- Bear Park Township, Minnesota Location within the state of Minnesota Bear Park Township, Minnesota Bear Park Township, Minnesota (the United States)
- Coordinates: 47°26′55″N 96°7′16″W﻿ / ﻿47.44861°N 96.12111°W
- Country: United States
- State: Minnesota
- County: Norman

Area
- • Total: 36.3 sq mi (93.9 km^{2})
- • Land: 36.2 sq mi (93.8 km^{2})
- • Water: 0.039 sq mi (0.1 km^{2})
- Elevation: 1,204 ft (367 m)

Population (2000)
- • Total: 209
- • Density: 5.7/sq mi (2.2/km^{2})
- Time zone: UTC-6 (Central (CST))
- • Summer (DST): UTC-5 (CDT)
- FIPS code: 27-04222
- GNIS feature ID: 0663531

= Bear Park Township, Norman County, Minnesota =

Bear Park Township is a township in Norman County, Minnesota, United States. The population was 209 at the 2000 census.

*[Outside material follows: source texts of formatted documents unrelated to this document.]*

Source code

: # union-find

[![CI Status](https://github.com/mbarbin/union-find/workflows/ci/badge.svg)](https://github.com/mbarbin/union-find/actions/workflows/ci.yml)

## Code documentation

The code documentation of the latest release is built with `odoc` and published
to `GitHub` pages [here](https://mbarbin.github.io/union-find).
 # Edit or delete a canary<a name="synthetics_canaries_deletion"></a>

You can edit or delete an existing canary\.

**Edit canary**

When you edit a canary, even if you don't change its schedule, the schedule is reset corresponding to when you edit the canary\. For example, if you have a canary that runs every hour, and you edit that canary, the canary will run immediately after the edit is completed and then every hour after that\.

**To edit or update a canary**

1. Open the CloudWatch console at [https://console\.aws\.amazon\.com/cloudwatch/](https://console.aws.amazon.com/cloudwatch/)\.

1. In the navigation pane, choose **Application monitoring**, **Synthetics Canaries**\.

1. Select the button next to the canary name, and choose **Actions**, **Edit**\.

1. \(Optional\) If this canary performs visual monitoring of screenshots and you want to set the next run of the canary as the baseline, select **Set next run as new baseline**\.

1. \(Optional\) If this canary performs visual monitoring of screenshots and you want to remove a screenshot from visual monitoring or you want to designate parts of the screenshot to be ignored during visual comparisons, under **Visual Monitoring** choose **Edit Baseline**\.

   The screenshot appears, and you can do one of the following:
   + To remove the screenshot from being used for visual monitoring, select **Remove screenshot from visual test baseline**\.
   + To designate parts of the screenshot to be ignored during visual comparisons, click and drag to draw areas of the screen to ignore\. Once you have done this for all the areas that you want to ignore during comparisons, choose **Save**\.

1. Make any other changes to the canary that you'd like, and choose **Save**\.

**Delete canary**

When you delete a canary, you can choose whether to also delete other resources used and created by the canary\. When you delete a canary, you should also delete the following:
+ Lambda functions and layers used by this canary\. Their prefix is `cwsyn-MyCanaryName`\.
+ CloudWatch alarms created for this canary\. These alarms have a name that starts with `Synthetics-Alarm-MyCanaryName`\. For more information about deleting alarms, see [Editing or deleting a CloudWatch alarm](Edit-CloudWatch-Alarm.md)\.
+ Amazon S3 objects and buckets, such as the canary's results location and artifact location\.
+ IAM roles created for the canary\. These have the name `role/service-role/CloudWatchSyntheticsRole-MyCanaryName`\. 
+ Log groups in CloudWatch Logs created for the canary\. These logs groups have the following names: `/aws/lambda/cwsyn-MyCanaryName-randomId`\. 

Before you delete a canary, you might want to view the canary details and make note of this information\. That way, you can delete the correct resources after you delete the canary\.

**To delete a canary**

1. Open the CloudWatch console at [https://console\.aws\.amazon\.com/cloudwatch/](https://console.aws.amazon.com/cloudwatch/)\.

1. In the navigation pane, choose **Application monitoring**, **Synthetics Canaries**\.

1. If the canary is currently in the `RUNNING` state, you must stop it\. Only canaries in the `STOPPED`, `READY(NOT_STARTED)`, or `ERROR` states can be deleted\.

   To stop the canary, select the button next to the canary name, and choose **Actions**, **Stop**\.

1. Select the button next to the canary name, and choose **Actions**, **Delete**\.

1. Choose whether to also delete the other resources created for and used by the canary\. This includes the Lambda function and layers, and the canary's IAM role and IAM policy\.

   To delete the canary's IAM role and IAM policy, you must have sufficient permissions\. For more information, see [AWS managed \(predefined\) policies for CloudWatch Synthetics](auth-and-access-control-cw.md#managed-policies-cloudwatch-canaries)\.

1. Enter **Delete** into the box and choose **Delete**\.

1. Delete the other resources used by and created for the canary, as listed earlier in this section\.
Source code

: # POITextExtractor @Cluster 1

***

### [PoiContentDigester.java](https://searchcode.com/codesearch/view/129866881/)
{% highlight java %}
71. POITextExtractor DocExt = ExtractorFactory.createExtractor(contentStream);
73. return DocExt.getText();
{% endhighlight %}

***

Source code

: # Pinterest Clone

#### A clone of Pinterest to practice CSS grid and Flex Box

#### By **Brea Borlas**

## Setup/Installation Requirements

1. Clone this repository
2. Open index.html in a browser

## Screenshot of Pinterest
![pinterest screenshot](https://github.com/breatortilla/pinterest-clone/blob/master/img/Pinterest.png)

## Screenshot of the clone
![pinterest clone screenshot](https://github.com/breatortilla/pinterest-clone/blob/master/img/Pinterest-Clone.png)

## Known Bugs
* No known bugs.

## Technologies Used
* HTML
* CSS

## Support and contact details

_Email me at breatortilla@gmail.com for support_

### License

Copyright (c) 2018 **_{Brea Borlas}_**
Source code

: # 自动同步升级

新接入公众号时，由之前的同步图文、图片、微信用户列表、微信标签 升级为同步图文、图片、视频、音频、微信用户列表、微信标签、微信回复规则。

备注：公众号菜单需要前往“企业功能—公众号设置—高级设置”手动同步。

Bear Park Township was organized in 1881.

==Geography==
According to the United States Census Bureau, the township has a total area of 36.3 sqmi, of which 36.2 sqmi is land and 0.1 sqmi (0.14%) is water.

==Demographics==
As of the census of 2000, there were 209 people, 83 households, and 58 families residing in the township. The population density was 5.8 PD/sqmi. There were 95 housing units at an average density of 2.6 /sqmi. The racial makeup of the township was 98.09% White, 0.48% Native American, and 1.44% from two or more races.

There were 83 households, out of which 32.5% had children under the age of 18 living with them, 63.9% were married couples living together, 3.6% had a female householder with no husband present, and 30.1% were non-families. 28.9% of all households were made up of individuals, and 19.3% had someone living alone who was 65 years of age or older. The average household size was 2.52 and the average family size was 3.14.

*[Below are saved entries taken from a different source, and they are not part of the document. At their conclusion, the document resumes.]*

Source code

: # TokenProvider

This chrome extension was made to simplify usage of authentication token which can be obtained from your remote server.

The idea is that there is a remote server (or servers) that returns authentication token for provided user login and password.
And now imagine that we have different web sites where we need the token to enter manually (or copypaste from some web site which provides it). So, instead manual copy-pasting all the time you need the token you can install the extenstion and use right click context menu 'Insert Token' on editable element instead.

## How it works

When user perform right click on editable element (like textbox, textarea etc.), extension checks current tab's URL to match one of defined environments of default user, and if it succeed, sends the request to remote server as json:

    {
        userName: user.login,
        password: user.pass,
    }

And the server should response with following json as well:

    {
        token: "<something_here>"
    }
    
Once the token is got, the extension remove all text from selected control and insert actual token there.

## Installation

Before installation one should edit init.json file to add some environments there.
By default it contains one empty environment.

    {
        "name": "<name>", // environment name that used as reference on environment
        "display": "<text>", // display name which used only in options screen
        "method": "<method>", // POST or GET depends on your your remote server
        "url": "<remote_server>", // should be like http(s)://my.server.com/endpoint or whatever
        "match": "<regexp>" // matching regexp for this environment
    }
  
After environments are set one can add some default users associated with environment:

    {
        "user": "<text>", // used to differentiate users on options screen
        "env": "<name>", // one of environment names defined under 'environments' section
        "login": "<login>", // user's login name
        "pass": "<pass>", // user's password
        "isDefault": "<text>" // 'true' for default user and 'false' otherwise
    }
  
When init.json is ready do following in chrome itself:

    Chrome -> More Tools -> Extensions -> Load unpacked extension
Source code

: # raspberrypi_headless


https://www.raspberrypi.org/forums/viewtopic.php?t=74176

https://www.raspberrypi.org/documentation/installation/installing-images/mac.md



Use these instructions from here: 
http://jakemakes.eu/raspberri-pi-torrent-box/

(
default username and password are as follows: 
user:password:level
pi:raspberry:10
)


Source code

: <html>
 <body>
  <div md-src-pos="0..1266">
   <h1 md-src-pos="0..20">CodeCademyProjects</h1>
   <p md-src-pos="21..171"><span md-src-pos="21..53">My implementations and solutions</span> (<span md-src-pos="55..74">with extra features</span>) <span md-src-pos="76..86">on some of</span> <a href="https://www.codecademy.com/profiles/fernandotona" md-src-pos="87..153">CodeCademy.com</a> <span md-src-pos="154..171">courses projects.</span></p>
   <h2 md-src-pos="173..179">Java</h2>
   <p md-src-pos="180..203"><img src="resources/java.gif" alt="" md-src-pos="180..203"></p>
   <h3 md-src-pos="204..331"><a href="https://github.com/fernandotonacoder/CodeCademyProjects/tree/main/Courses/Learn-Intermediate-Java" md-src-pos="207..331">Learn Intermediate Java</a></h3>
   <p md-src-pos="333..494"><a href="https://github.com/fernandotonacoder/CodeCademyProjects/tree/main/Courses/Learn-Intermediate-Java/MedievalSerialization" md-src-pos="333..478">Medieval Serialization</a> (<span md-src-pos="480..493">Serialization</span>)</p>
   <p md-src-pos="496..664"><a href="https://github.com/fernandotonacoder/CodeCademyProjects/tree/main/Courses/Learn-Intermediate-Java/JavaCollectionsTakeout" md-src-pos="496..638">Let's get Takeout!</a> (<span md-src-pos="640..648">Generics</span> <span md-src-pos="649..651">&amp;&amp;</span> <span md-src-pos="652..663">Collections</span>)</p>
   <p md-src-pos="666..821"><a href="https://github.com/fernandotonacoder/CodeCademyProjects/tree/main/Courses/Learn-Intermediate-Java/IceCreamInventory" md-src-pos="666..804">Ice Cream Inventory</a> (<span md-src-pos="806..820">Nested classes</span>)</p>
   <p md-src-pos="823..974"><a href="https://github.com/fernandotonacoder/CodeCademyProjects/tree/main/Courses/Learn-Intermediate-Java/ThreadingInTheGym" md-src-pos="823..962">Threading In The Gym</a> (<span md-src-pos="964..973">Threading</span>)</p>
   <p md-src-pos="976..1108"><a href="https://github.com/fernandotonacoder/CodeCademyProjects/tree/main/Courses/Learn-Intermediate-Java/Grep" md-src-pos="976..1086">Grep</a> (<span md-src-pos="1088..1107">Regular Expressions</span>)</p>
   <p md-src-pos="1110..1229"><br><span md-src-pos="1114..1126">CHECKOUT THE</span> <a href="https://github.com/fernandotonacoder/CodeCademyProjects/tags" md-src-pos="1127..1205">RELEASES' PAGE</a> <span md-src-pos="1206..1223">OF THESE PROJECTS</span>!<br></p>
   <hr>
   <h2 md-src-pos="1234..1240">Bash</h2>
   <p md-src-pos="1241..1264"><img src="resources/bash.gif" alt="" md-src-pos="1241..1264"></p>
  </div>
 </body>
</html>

In the township the population was spread out, with 27.3% under the age of 18, 4.8% from 18 to 24, 25.8% from 25 to 44, 24.4% from 45 to 64, and 17.7% who were 65 years of age or older. The median age was 38 years. For every 100 females, there were 95.3 males. For every 100 females age 18 and over, there were 114.1 males.

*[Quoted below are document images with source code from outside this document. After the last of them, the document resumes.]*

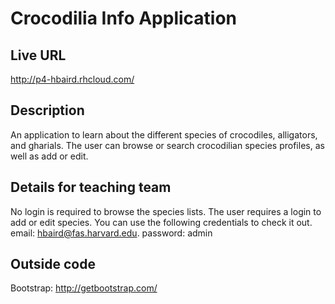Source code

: # Crocodilia Info Application

## Live URL
<http://p4-hbaird.rhcloud.com/>

## Description
An application to learn about the different species of crocodiles, alligators, and gharials. The user can browse or search crocodilian species profiles, as well as add or edit.

## Details for teaching team
No login is required to browse the species lists.
The user requires a login to add or edit species. 
You can use the following credentials to check it out.
email: hbaird@fas.harvard.edu.
password: admin

## Outside code
Bootstrap: <http://getbootstrap.com/>

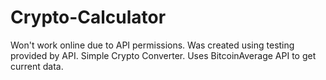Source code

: # Crypto-Calculator
Won't work online due to API permissions. Was created using testing provided by API.
Simple Crypto Converter. Uses BitcoinAverage API to get current data.
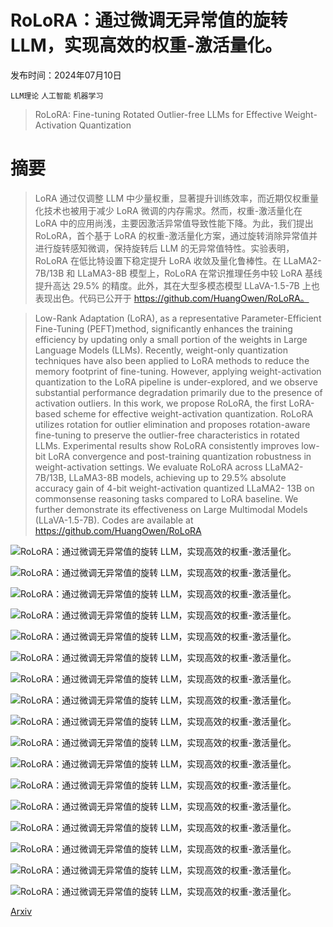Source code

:# RoLoRA：通过微调无异常值的旋转 LLM，实现高效的权重-激活量化。

发布时间：2024年07月10日

`LLM理论` `人工智能` `机器学习`

> RoLoRA: Fine-tuning Rotated Outlier-free LLMs for Effective Weight-Activation Quantization

# 摘要

> LoRA 通过仅调整 LLM 中少量权重，显著提升训练效率，而近期仅权重量化技术也被用于减少 LoRA 微调的内存需求。然而，权重-激活量化在 LoRA 中的应用尚浅，主要因激活异常值导致性能下降。为此，我们提出 RoLoRA，首个基于 LoRA 的权重-激活量化方案，通过旋转消除异常值并进行旋转感知微调，保持旋转后 LLM 的无异常值特性。实验表明，RoLoRA 在低比特设置下稳定提升 LoRA 收敛及量化鲁棒性。在 LLaMA2-7B/13B 和 LLaMA3-8B 模型上，RoLoRA 在常识推理任务中较 LoRA 基线提升高达 29.5% 的精度。此外，其在大型多模态模型 LLaVA-1.5-7B 上也表现出色。代码已公开于 https://github.com/HuangOwen/RoLoRA。

> Low-Rank Adaptation (LoRA), as a representative Parameter-Efficient Fine-Tuning (PEFT)method, significantly enhances the training efficiency by updating only a small portion of the weights in Large Language Models (LLMs). Recently, weight-only quantization techniques have also been applied to LoRA methods to reduce the memory footprint of fine-tuning. However, applying weight-activation quantization to the LoRA pipeline is under-explored, and we observe substantial performance degradation primarily due to the presence of activation outliers. In this work, we propose RoLoRA, the first LoRA-based scheme for effective weight-activation quantization. RoLoRA utilizes rotation for outlier elimination and proposes rotation-aware fine-tuning to preserve the outlier-free characteristics in rotated LLMs. Experimental results show RoLoRA consistently improves low-bit LoRA convergence and post-training quantization robustness in weight-activation settings. We evaluate RoLoRA across LLaMA2-7B/13B, LLaMA3-8B models, achieving up to 29.5% absolute accuracy gain of 4-bit weight-activation quantized LLaMA2- 13B on commonsense reasoning tasks compared to LoRA baseline. We further demonstrate its effectiveness on Large Multimodal Models (LLaVA-1.5-7B). Codes are available at https://github.com/HuangOwen/RoLoRA

![RoLoRA：通过微调无异常值的旋转 LLM，实现高效的权重-激活量化。](../../../paper_images/2407.08044/activation_compare.png)

![RoLoRA：通过微调无异常值的旋转 LLM，实现高效的权重-激活量化。](../../../paper_images/2407.08044/x1.png)

![RoLoRA：通过微调无异常值的旋转 LLM，实现高效的权重-激活量化。](../../../paper_images/2407.08044/x2.png)

![RoLoRA：通过微调无异常值的旋转 LLM，实现高效的权重-激活量化。](../../../paper_images/2407.08044/x3.png)

![RoLoRA：通过微调无异常值的旋转 LLM，实现高效的权重-激活量化。](../../../paper_images/2407.08044/x4.png)

![RoLoRA：通过微调无异常值的旋转 LLM，实现高效的权重-激活量化。](../../../paper_images/2407.08044/x5.png)

![RoLoRA：通过微调无异常值的旋转 LLM，实现高效的权重-激活量化。](../../../paper_images/2407.08044/x6.png)

![RoLoRA：通过微调无异常值的旋转 LLM，实现高效的权重-激活量化。](../../../paper_images/2407.08044/x7.png)

![RoLoRA：通过微调无异常值的旋转 LLM，实现高效的权重-激活量化。](../../../paper_images/2407.08044/x8.png)

![RoLoRA：通过微调无异常值的旋转 LLM，实现高效的权重-激活量化。](../../../paper_images/2407.08044/activation_compare_layer0.png)

![RoLoRA：通过微调无异常值的旋转 LLM，实现高效的权重-激活量化。](../../../paper_images/2407.08044/activation_compare_layer1.png)

![RoLoRA：通过微调无异常值的旋转 LLM，实现高效的权重-激活量化。](../../../paper_images/2407.08044/activation_compare_layer6.png)

![RoLoRA：通过微调无异常值的旋转 LLM，实现高效的权重-激活量化。](../../../paper_images/2407.08044/activation_compare_layer11.png)

![RoLoRA：通过微调无异常值的旋转 LLM，实现高效的权重-激活量化。](../../../paper_images/2407.08044/activation_compare_layer16.png)

![RoLoRA：通过微调无异常值的旋转 LLM，实现高效的权重-激活量化。](../../../paper_images/2407.08044/activation_compare_layer21.png)

![RoLoRA：通过微调无异常值的旋转 LLM，实现高效的权重-激活量化。](../../../paper_images/2407.08044/activation_compare_layer26.png)

![RoLoRA：通过微调无异常值的旋转 LLM，实现高效的权重-激活量化。](../../../paper_images/2407.08044/activation_compare_layer31.png)

[Arxiv](https://arxiv.org/abs/2407.08044)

The median income for a household in the township was $30,000, and the median income for a family was $36,250. Males had a median income of $16,000 versus $28,438 for females. The per capita income for the township was $15,431. About 14.5% of families and 17.9% of the population were below the poverty line, including 15.8% of those under the age of eighteen and 36.8% of those 65 or over.